Once again this year, all of the top coffees Phil cupped while in Kenya were from the Othaya farmers co-operative society. The weather patterns this year we favourable, and there was less rain from the point that the coffee was placed in the conditioning bins until it was milled for export.
Othaya is an impressive operation. They have 19 factories (although not all of them operated in the 2017 season, given the smaller crop) and their own dry mill and cupping lab. The latter two operations are led by Mr. David K. Wairagu. David’s role is very important, and unique amongst co-ops, especially in the cupping lab. This cupping allows them to really understand the quality of the coffee that their factories are producing in order to better it and also ensure that the right prices are being fetched based on the quality produced. For much of the rest of the coffee sector in Kenya, the cup quality of a co-op’s coffee is assessed by a 3rd party – usually the dry mill that the co-op is using. This places the co-op in a bit of a vulnerable spot, fully in the hands of the mill to obtain feedback on their coffees. It’s sad to say, but sometimes this position of power is abused to sell coffee for a lower than appropriate price. Additionally, dry mills have been known to wittingly mis-sort AA and AB screen sizes to reduce the amount of AA (which sells for a higher price) and consequently produce a lower price for the coffees. Lastly, sometimes milling losses are abnormally high and this abuse is again prevented by a co-op that also owns a dry mill.

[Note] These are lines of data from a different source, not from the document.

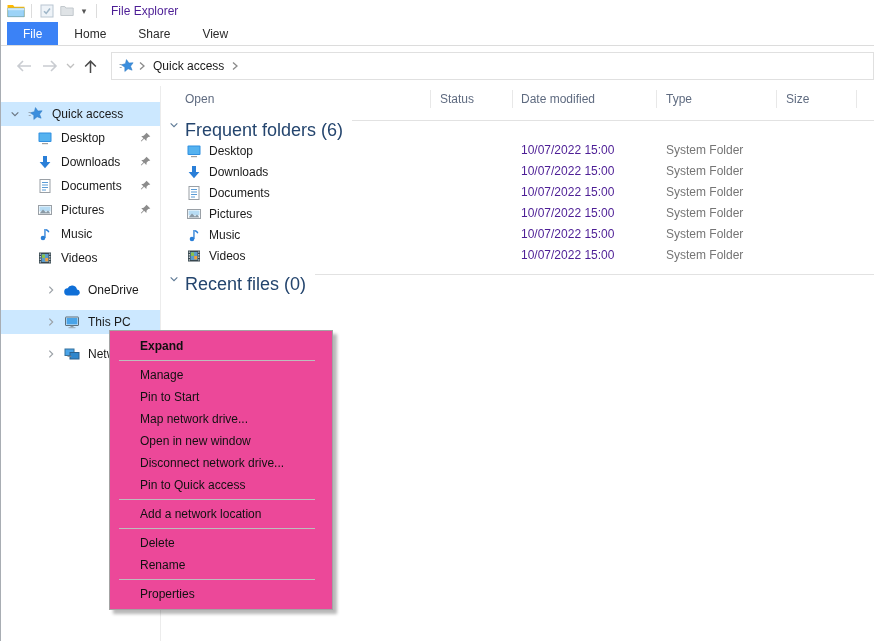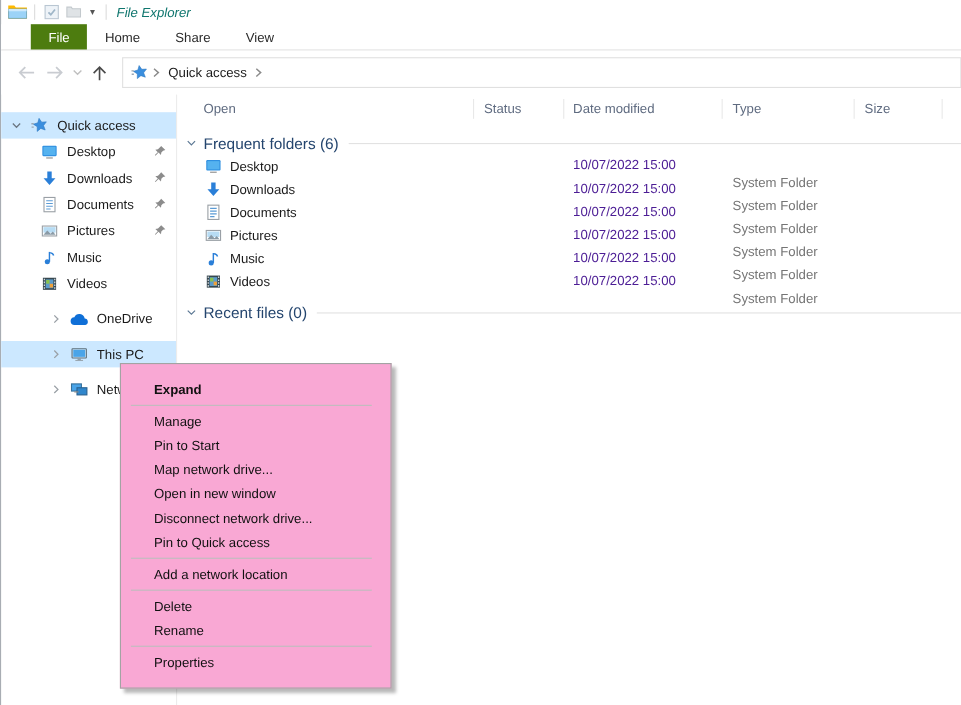--- a/index.html
+++ b/index.html
@@ -4,25 +4,25 @@
 <style>
   html,body{margin:0;padding:0;background:#fff;}
   .window{position:relative;width:874px;height:641px;overflow:hidden;background:#fff;
     font-family:"Liberation Sans",sans-serif;font-size:12px;color:#1a1a1a;
     border-left:1px solid #a8adb3;box-sizing:border-box;}
   
   .titlebar{height:22px;display:flex;align-items:center;padding-left:5px;}
   .titlebar .sep{width:1px;height:14px;background:#dcdcdc;margin:0 5px;}
   .qat-btn{display:flex;align-items:center;justify-content:center;width:20px;height:20px;}
   .qat-arrow{font-size:9px;color:#555;width:14px;text-align:center;}
-  .title-text{margin-left:4px;color:#0f766e;font-style:italic;}
+  .title-text{margin-left:9px;color:#4c1d95;}
   
   .tabs{height:23px;display:flex;align-items:stretch;border-bottom:1px solid #dcdcdc;padding-left:6px;background:#fff;}
   .tab{display:flex;align-items:center;padding:0 16px;color:#2b2b2b;cursor:default;}
-  .tab.selected{background:#4d7c0f;color:#fff;margin-left:21px;}
+  .tab.selected{background:#3b82f6;color:#fff;}
   
   .navbar{height:40px;display:flex;align-items:center;padding-left:10px;background:#fff;}
   .nav-btn{width:26px;display:flex;align-items:center;justify-content:center;}
   .nav-chev{width:14px;display:flex;align-items:center;justify-content:center;}
   .addressbox{flex:1;height:26px;border:1px solid #e0e0e0;margin-left:8px;display:flex;
     align-items:center;padding-left:7px;background:#fff;}
   .addressbox .crumb{margin:0 4px;color:#1a1a1a;}
   .addressbox .bc-chev{display:flex;align-items:center;margin:0 3px;}
   
   .content{position:absolute;top:86px;left:0;right:0;bottom:0;display:flex;}
@@ -35,35 +35,35 @@
   .side-row.lvl1{padding-left:35px;}
   .side-row.lvl1 .icon{display:flex;width:18px;justify-content:center;}
   .side-row.lvl1 .lbl{margin-left:7px;}
   .side-row .pin{position:absolute;right:9px;top:6px;}
   .side-row.gap{margin-top:8px;padding-left:36px;}
   
   .main{flex:1;position:relative;}
   .colheaders{height:26px;position:relative;color:#5f6b80;}
   .colheaders .col{position:absolute;line-height:26px;cursor:default;}
   .colheaders .colsep{position:absolute;top:4px;width:1px;height:18px;background:#e8e8e8;}
-  .group-hdr{height:20px;display:flex;align-items:center;margin-top:8px;color:#24456e;font-size:14px;}
+  .group-hdr{height:20px;display:flex;align-items:flex-start;margin-top:8px;color:#24456e;font-size:18px;}
   .group-hdr .chev{margin-left:8px;display:flex;}
   .group-hdr .glbl{margin:0 9px 0 6px;white-space:nowrap;}
   .group-hdr .rule{flex:1;height:1px;background:#e2e2e2;}
   .rows{margin-top:5px;}
   .frow{height:21px;position:relative;cursor:default;}
   .frow .cname{position:absolute;left:24px;top:0;height:21px;display:flex;align-items:center;}
   .frow .cname .icon{display:flex;width:18px;justify-content:center;}
   .frow .cname .nm{margin-left:6px;}
   .frow .cdate{position:absolute;left:360px;line-height:21px;color:#4c1d95;}
-  .frow .ctype{position:absolute;left:505px;line-height:21px;color:#757575;margin-top:16px;}
+  .frow .ctype{position:absolute;left:505px;line-height:21px;color:#757575;}
   .frow .csize{position:absolute;left:625px;line-height:21px;color:#757575;}
   
-  .ctxmenu{position:absolute;left:108px;top:330px;width:247px;box-sizing:border-box;
-    background:#f9a8d4;border:1px solid #a3a3a3;padding:12px 0;z-index:20;
+  .ctxmenu{position:absolute;left:108px;top:330px;width:224px;box-sizing:border-box;
+    background:#ec4899;border:1px solid #a3a3a3;padding:4px 0;z-index:20;
     box-shadow:4px 4px 3px rgba(0,0,0,.28);}
   .menu-item{height:22px;line-height:22px;padding-left:30px;color:#111;cursor:default;}
   .menu-item.bold{font-weight:bold;}
   .menu-sep{height:1px;background:#bdbdbd;margin:3px 17px 3px 9px;}
 </style>
 </head>
 <body>
 
 <div class="window">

Mahiga is a wet mill (called a Factory in Kenya), founded in 1962—four years after the co-op began. It might also be the most beautiful mill Phil has visited in Kenya. The drying tables are situated in a valley surrounded by native forest. The mill is managed by James Migwi, and his diligence is clearly evident. He takes care to ensure that only red cherry is submitted to the mill and that wet parchment is properly sorted to remove the beans with a green hue. James visits farmers in the nearby area to provide advice and feedback on the conditions of their soil and management of their farms. We are grateful to James, David, and the whole Othaya team for producing yet another stellar coffee!
This coffee was frozen immediately upon arrival in Calgary, to preserve freshness.